## What is needed
Return the following from the records below: each line, word for word, starting with the line that contains "(sheet (at 189.23 50.8) (size 24.13 16.51)" and going on through the line that contains "(uuid e90aa45b-e371-4d9f-a40f-45b62d6b0cc2)", with nothing outside that range.

++++++

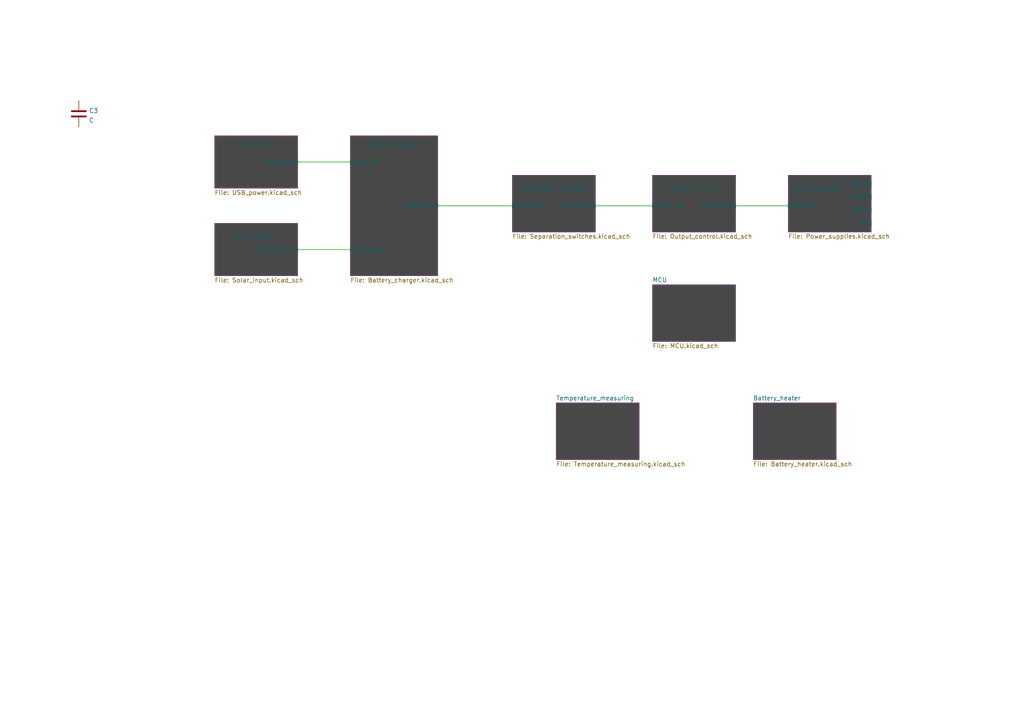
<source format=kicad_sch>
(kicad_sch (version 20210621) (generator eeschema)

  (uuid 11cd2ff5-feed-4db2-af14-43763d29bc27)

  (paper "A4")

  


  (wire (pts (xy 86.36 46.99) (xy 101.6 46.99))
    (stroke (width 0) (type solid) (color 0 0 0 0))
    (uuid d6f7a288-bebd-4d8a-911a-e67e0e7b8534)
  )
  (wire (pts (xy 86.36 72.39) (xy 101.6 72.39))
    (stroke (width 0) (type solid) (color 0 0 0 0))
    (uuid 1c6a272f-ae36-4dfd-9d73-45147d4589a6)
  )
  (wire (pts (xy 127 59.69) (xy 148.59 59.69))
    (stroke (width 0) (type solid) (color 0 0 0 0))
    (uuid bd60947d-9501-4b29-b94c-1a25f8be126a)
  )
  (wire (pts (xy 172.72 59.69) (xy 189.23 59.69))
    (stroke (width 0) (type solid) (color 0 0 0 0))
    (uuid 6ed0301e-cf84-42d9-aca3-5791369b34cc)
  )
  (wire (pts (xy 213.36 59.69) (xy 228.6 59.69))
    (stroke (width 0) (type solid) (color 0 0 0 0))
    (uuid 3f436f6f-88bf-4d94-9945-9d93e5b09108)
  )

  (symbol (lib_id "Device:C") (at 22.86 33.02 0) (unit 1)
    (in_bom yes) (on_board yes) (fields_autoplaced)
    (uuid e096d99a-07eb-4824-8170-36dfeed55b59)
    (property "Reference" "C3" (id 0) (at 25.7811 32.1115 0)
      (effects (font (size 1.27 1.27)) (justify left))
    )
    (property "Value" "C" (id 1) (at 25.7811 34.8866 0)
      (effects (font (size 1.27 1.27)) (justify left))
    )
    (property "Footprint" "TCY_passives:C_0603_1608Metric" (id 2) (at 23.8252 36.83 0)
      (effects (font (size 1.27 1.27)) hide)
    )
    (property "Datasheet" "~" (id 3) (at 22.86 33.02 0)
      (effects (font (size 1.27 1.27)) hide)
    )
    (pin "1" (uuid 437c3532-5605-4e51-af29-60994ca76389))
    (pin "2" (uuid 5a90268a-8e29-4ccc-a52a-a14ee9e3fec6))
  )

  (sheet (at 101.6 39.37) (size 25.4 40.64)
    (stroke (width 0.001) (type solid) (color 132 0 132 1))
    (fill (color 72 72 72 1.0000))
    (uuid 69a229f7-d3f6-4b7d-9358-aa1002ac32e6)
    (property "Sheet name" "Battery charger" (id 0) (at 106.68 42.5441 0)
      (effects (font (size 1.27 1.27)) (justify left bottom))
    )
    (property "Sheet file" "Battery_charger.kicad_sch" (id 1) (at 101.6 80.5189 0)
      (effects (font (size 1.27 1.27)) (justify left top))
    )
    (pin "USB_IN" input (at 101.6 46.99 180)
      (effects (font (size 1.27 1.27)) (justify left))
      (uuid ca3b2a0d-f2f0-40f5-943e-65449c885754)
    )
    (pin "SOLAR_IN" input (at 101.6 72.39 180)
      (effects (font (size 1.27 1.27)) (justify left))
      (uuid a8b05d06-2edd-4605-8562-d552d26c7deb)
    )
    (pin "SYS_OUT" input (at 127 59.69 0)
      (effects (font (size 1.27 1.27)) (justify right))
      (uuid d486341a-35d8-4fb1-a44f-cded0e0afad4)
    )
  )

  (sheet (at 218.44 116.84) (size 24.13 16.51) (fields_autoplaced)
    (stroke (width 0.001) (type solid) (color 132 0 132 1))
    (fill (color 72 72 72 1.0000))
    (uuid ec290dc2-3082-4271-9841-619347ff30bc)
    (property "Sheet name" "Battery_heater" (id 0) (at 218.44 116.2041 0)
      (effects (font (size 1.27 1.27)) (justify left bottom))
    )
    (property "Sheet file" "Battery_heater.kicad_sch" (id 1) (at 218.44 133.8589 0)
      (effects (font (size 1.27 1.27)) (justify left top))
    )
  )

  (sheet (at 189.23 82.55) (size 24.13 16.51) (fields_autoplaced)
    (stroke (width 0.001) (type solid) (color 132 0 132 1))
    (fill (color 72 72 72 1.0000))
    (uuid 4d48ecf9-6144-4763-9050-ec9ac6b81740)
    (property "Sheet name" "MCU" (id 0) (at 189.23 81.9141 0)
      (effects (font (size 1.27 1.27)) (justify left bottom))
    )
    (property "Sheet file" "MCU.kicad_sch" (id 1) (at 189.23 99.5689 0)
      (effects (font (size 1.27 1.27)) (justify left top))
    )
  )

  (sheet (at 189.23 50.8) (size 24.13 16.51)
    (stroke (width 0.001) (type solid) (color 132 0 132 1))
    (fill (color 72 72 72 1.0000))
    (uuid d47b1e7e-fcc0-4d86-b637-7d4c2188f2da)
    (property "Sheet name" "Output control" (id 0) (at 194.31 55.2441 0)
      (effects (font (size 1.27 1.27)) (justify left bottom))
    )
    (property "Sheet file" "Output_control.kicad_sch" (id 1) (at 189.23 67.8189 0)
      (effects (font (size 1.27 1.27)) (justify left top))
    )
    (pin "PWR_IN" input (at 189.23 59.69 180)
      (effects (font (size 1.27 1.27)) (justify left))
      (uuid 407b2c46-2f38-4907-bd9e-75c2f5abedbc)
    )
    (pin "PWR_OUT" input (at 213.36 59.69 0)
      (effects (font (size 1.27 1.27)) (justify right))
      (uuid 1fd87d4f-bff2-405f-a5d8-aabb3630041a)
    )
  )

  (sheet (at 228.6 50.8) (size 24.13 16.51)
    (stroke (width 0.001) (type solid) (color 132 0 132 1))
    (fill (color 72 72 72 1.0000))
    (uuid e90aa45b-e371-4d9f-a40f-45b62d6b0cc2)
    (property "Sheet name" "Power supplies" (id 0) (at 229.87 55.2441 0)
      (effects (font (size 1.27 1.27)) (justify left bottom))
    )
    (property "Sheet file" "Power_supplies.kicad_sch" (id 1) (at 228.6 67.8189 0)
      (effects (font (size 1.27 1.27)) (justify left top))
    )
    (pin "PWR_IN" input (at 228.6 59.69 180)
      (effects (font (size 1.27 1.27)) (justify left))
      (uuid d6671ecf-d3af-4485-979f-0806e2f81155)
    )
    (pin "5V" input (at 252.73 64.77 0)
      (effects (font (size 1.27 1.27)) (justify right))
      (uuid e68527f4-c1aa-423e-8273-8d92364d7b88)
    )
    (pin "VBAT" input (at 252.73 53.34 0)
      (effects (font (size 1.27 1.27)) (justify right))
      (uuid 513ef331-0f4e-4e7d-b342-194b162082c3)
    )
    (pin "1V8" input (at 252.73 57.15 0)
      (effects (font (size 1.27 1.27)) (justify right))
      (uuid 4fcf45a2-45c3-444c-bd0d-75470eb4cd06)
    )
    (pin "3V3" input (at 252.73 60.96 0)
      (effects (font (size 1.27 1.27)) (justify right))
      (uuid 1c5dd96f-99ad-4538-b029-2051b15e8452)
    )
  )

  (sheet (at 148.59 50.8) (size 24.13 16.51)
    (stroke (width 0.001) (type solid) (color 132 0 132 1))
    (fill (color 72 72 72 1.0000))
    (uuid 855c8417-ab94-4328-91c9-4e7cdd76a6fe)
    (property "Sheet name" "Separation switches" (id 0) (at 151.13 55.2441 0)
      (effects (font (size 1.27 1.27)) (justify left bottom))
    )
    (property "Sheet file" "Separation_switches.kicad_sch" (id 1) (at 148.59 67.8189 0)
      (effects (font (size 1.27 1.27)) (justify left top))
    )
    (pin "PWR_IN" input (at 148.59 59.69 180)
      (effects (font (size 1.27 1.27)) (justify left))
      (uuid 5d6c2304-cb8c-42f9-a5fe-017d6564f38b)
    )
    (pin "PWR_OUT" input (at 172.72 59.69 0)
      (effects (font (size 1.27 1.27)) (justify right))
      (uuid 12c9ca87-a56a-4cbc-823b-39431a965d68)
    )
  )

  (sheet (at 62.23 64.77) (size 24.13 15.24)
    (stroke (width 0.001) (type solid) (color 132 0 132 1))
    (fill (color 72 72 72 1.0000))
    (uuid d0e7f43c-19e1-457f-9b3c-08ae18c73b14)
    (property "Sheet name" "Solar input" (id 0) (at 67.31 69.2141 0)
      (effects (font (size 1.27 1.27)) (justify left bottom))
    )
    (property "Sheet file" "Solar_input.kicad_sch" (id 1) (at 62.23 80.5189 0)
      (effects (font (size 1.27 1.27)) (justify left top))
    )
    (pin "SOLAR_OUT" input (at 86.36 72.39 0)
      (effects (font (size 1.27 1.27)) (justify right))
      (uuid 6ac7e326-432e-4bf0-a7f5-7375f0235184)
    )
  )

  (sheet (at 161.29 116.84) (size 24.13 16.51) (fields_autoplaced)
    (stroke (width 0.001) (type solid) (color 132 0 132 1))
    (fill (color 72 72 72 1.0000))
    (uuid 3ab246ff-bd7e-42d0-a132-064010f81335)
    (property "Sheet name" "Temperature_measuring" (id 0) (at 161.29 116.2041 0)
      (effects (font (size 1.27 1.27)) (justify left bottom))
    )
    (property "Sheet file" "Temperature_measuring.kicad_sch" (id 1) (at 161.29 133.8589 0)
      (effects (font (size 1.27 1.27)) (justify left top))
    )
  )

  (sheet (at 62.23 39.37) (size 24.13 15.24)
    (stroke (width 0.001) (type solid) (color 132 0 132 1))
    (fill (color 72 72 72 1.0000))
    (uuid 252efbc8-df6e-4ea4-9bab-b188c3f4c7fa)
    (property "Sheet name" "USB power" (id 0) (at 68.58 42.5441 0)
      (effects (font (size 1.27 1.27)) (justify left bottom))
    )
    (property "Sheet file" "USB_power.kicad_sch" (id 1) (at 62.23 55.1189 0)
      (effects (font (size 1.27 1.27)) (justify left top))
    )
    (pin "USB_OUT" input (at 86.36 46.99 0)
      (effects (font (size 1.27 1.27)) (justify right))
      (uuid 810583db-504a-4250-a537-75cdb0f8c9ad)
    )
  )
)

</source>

++++++

## Response area
  (sheet (at 189.23 50.8) (size 24.13 16.51)
    (stroke (width 0.001) (type solid) (color 132 0 132 1))
    (fill (color 72 72 72 1.0000))
    (uuid d47b1e7e-fcc0-4d86-b637-7d4c2188f2da)
    (property "Sheet name" "Output control" (id 0) (at 194.31 55.2441 0)
      (effects (font (size 1.27 1.27)) (justify left bottom))
    )
    (property "Sheet file" "Output_control.kicad_sch" (id 1) (at 189.23 67.8189 0)
      (effects (font (size 1.27 1.27)) (justify left top))
    )
    (pin "PWR_IN" input (at 189.23 59.69 180)
      (effects (font (size 1.27 1.27)) (justify left))
      (uuid 407b2c46-2f38-4907-bd9e-75c2f5abedbc)
    )
    (pin "PWR_OUT" input (at 213.36 59.69 0)
      (effects (font (size 1.27 1.27)) (justify right))
      (uuid 1fd87d4f-bff2-405f-a5d8-aabb3630041a)
    )
  )

  (sheet (at 228.6 50.8) (size 24.13 16.51)
    (stroke (width 0.001) (type solid) (color 132 0 132 1))
    (fill (color 72 72 72 1.0000))
    (uuid e90aa45b-e371-4d9f-a40f-45b62d6b0cc2)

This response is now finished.